The attorneys recommended that Molefe, Gama and Singh be criminally charged for their role.

The contract, to advise Transnet on how to structure a $1.5bn (R21bn) loan from the China Development Bank for its maximum benefit, was first granted to a consortium led by consulting firm McKinsey.

However, in August 2012, then Transnet boss Molefe approved a memo from Singh, who was the chief financial officer, which raised a potential conflict of interest involving two of McKinsey's consortium partners, Letsema and Barloworld. The memo suggested that another partner be found, with Singh and Molefe suggesting Regiments as a replacement.

"Pursuant to the approval by Mr B Molefe that McKinsey partner with another service provider, Regiments was included as a member of the McKinsey consortium despite not having properly tendered as part of the McKinsey consortium," the report read.

It concluded that Regiments had fraudulently earned more than R260m in consultancy fees and instructed Transnet to recoup the money.

The appointment of Regiments was unlawful for being inconsistent with the constitution
Report

"In the circumstances, the appointment of Regiments was unlawful for being inconsistent with the constitution and was further irregular for failure to comply with Transnet's own [procurement rules]."

According to the report, Regiments' remuneration model was fraudulently changed from a set fee to a "risk share" or "success fee" model that guaranteed it 25% of what it "saved" Transnet.

The report also identified Molefe's successor, Gama, as having irregularly introduced another Gupta-linked firm, Trillian Capital, as consultants on the same deal, under the guise that it was Regiments' enterprise development partner.
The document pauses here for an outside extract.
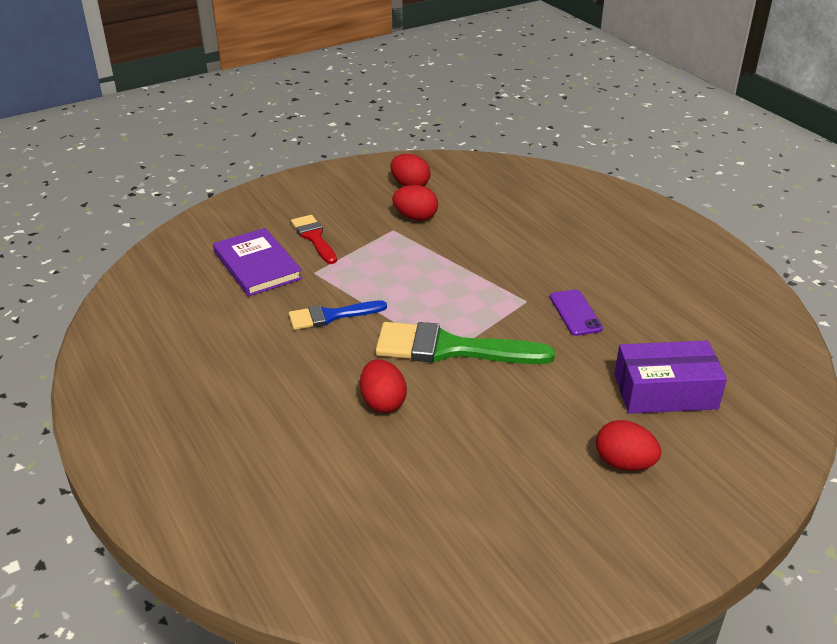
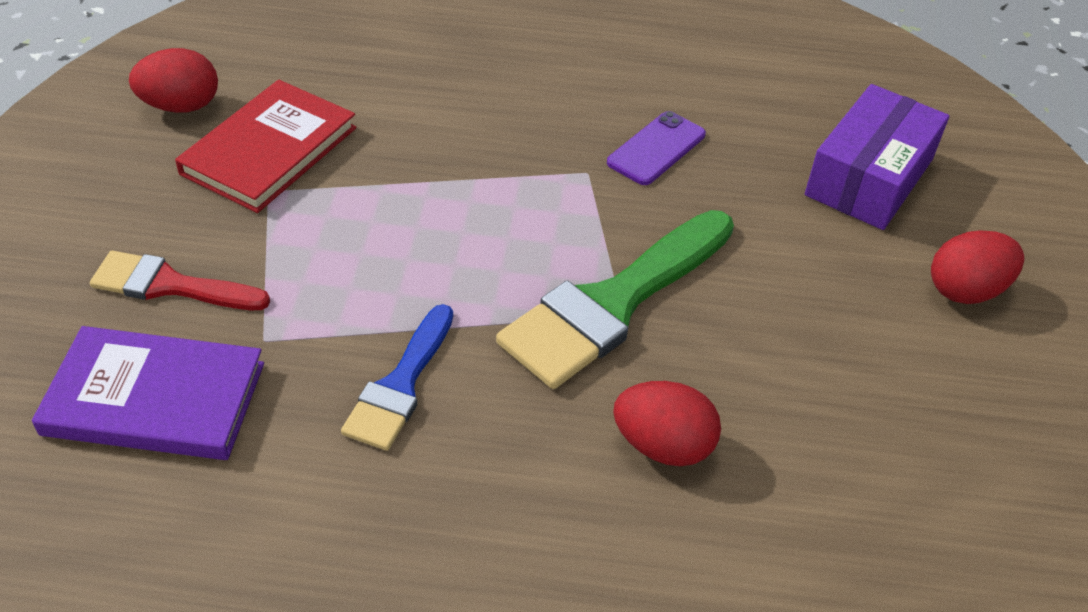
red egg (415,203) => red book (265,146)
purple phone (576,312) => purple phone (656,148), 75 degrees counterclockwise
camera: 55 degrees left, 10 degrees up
Trillian came in as advisers to replace JPMorgan, whose involvement was also questioned in the report.

Trillian earned R93m in consultancy fees, which the attorneys' report said should be recovered.

'REHASH'

Contacted for comment, Molefe dismissed the MNS report as a "rehash" of previous reports on the matter.

"The issues that they raise are in other reports. For instance, there was another report last year which canvassed the same issues and as a result Transnet issued a summons, saying they would recover money. The process is that since those summonses, we filed our notice of intention to defend the action and requested certain documents from Transnet, which they are yet to respond to, and in fact we are now going to compel them to respond," said Molefe.

Singh said he would not comment on the report.

Gama, Regiments and Trillian could not be reached for comment at the time of going to press.